The schematic of the experimental set up of the SD-OCT system is shown in Fig. 6. The detail of the system can be found elsewhere35. In short, a broadband (wavelength range: 650–1800 nm) supercontinuum fiber laser (SuperK Extreme, NKT Photonics, Denmark) was used as an illumination source in the present system. Using an appropriate dichroic mirror (DM) and color filter (CF) set, the desired wavelength band of 1100–1550 nm (center wavelength: 1275 nm, full-width half maximum (FWHM): 240 nm) was chosen for our experimental measurements. This desired light was then incident into a fiber-optic based low coherence Michelson interferometer. A 50/50 fiber coupler was used to direct the light to the sample and reference arms of the interferometer. 2D galvo scanners (61710PS1XY2-S4, Cambridge Technology, U.S.A.) with scan lens (LSM03, EFL = 36 mm, NA = 0.05547) were used to scan the leaves samples. A 2 mm × 2 mm scanning range was used. The interference signal was recorded using a spectrometer (COBRA SWIR C-1155-1395-GL2, Wasatch Photonics, USA) with a 2048 pixels line scan CMOS sensor (GL2048L-10A-ENC-STD-210, Sensors Unlimited Inc., U.S.A.). With the present system configuration, images with 1024 × 1000 pixels could be achieved with maximum A-line scan rate of 76 Ks−1. However, for our experimental measurements, the acquisition time of each 2D image (B-scan) was 37.25 ms. Total 813 A-scans were used to produce one 2D image, and 1800 images were obtained to make one 3D image. Correspondingly; acquisition time of one 3D image was 67 s. The axial and lateral resolutions of the system at the sample surface were approximately 7 and 9 µm respectively. System control and signal acquisition were achieved using LabView software.

Figure 6
figure 6

A schematic of SD-OCT set up. DM: Dichroic mirror; CF: Color filter; CL: Collimating Lens; RM: Reference mirror; SL: Scan lens; DAQ card: Data acquisition card.

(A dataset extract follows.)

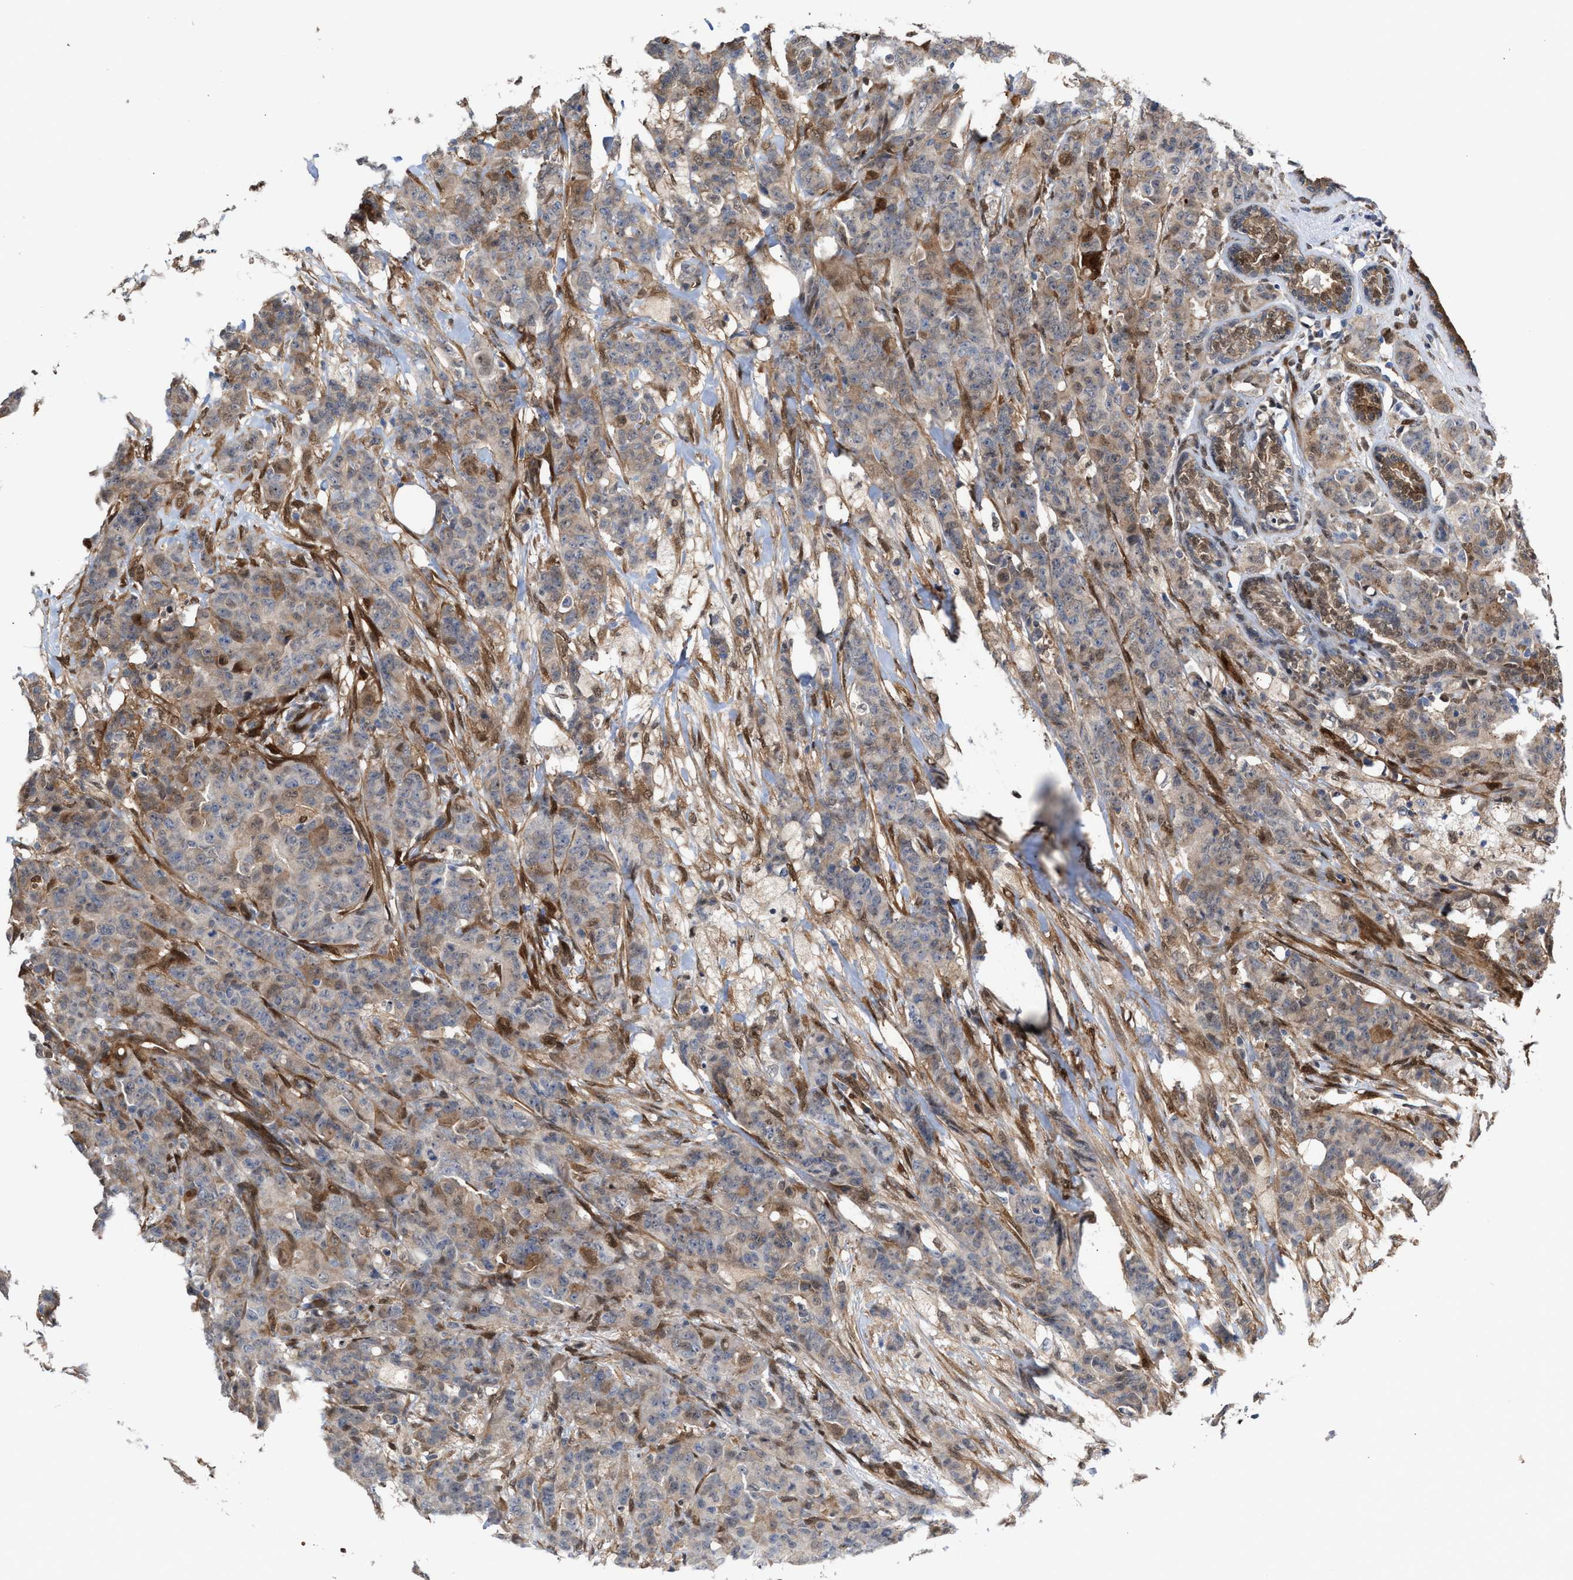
{"staining": {"intensity": "weak", "quantity": "25%-75%", "location": "cytoplasmic/membranous"}, "tissue": "breast cancer", "cell_type": "Tumor cells", "image_type": "cancer", "snomed": [{"axis": "morphology", "description": "Normal tissue, NOS"}, {"axis": "morphology", "description": "Duct carcinoma"}, {"axis": "topography", "description": "Breast"}], "caption": "Immunohistochemical staining of human breast infiltrating ductal carcinoma reveals low levels of weak cytoplasmic/membranous positivity in approximately 25%-75% of tumor cells. (brown staining indicates protein expression, while blue staining denotes nuclei).", "gene": "TP53I3", "patient": {"sex": "female", "age": 40}}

Texture analysis of B-scan SD-OCT images

Texture analysis, comprising of a set of mathematical relations to quantify the variation of gray level in an image, was applied to characterize different micro-features in the intensity variations in the acquired 2D-images. Textures represent the spatial distribution of intensity in terms of pixels’ gray levels in a region; and hence a change in the spatial distribution of intensity directly reflects the change in texture of a sample. Several statistical approaches have been proposed till date to define textural parameters29,30,36. In this work, Gray-level co-occurrence matrix (GLCM), also known as spatial gray-level dependence matrix (SGLDM), was used to obtain Haralick’s textural features30. In SGLDM, co-occurrence matrices are constructed to obtain the changes in gray level in the region of interest (ROI). Here, the ROI was selected manually, and MATLAB-based analysis (MATLAB 2015b) was applied to obtain the 14 selected textural features37, summarized and defined in Supplementary Table S1.

Statistical analysis

Student’s unpaired two-tailed t-test was performed to evaluate the significance of difference among different data points at different stages of leaves senescence. Null hypothesis was rejected for ‘p’ values lower than 0.05.